---- Source passage

Beginning in 2019, the exemption would be indexed for inflation, and equal to the federal exclusion.
Long-Term Care Premium Deductibility Limits for 2016
The Internal Revenue Service has announced the 2016 limitations on the deductibility of long-term care insurance premiums from taxes. Any premium amounts above these limits are not considered to be a medical expense.
|Attained age before the close of the taxable year||Maximum deduction|
|40 or less||$390|
|More than 40 but not more than 50||$730|
|More than 50 but not more than 60||$1,460|
|More than 60 but not more than 70||$3,900|
|More than 70||$4,870|
Benefits from per diem or indemnity policies, which pay a predetermined amount each day, are not included in income except amounts that exceed the beneficiary’s total qualified long-term care expenses or $340 per day (for 2016), whichever is greater.
Medicare Premiums, Deductibles and Copayments for 2016
- Part B premium: $104.90/month (unchanged)
- Part B deductible: $147 (unchanged)
- Part A deductible: $1,288 (was $1,260)
- Co-payment for hospital stay days 61-90: $322/day (was $315)
- Co-payment for hospital stay days 91 and beyond: $644/day (was $630)
- Skilled nursing facility co-payment, days 21-100: $161/day (was $157.50)
Premiums for higher-income beneficiaries:
- Individuals with annual incomes between $85,000 and $107,000 and married couples with annual incomes between $170,000 and $214,000 will pay a monthly premium of $170.50 (was $146.90).
- Individuals with annual incomes between $107,000 and $160,000 and married couples with annual incomes between $214,000 and $320,000 will pay a monthly premium of $243.60 (was $209.80).

--------
---- Dataset entries

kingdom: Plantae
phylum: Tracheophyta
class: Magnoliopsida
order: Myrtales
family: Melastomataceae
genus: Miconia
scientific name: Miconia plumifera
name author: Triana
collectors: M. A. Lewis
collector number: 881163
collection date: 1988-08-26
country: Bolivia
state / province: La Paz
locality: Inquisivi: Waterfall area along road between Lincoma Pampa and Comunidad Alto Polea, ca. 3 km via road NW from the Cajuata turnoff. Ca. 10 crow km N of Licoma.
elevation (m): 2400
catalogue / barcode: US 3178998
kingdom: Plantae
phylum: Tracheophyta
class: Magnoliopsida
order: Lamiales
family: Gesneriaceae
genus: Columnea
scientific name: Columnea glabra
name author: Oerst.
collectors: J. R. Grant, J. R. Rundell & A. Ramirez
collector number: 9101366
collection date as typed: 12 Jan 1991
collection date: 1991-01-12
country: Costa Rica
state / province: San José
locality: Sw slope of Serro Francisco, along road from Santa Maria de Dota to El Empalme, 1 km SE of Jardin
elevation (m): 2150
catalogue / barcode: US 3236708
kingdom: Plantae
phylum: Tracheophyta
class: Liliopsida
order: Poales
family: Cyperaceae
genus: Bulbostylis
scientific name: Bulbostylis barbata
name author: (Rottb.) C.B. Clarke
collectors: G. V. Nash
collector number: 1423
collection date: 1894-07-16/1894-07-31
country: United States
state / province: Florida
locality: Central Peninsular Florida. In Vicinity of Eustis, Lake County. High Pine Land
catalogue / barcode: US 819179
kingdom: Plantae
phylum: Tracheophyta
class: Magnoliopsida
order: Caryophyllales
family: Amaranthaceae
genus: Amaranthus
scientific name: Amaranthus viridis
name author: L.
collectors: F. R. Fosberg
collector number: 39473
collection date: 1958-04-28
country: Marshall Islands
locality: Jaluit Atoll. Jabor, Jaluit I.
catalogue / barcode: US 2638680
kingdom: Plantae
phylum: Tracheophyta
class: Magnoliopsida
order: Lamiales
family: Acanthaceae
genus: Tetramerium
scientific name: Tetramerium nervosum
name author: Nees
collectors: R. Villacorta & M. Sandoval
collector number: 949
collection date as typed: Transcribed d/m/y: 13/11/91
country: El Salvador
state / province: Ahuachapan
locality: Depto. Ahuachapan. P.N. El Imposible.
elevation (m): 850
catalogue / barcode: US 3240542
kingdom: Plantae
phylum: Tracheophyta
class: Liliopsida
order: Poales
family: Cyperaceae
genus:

--------

# Required work
1) Answer these questions from the 2016 limits passage:
(a) What is the maximum deduction for someone whose attained age before the close of the taxable year is more than 60 but not more than 70?
(b) What per-day amount for 2016 is given for per diem or indemnity policy benefits?
(c) What is the 2016 Part A deductible?
2) Print the part of the 2016 limits passage that starts at "Premiums for higher-income" and ends at "of $170.50 (was $146.90).".

# Answers for the tasks
1)
(a) $3,900
(b) $340 per day
(c) $1,288

2)
Premiums for higher-income beneficiaries:
- Individuals with annual incomes between $85,000 and $107,000 and married couples with annual incomes between $170,000 and $214,000 will pay a monthly premium of $170.50 (was $146.90).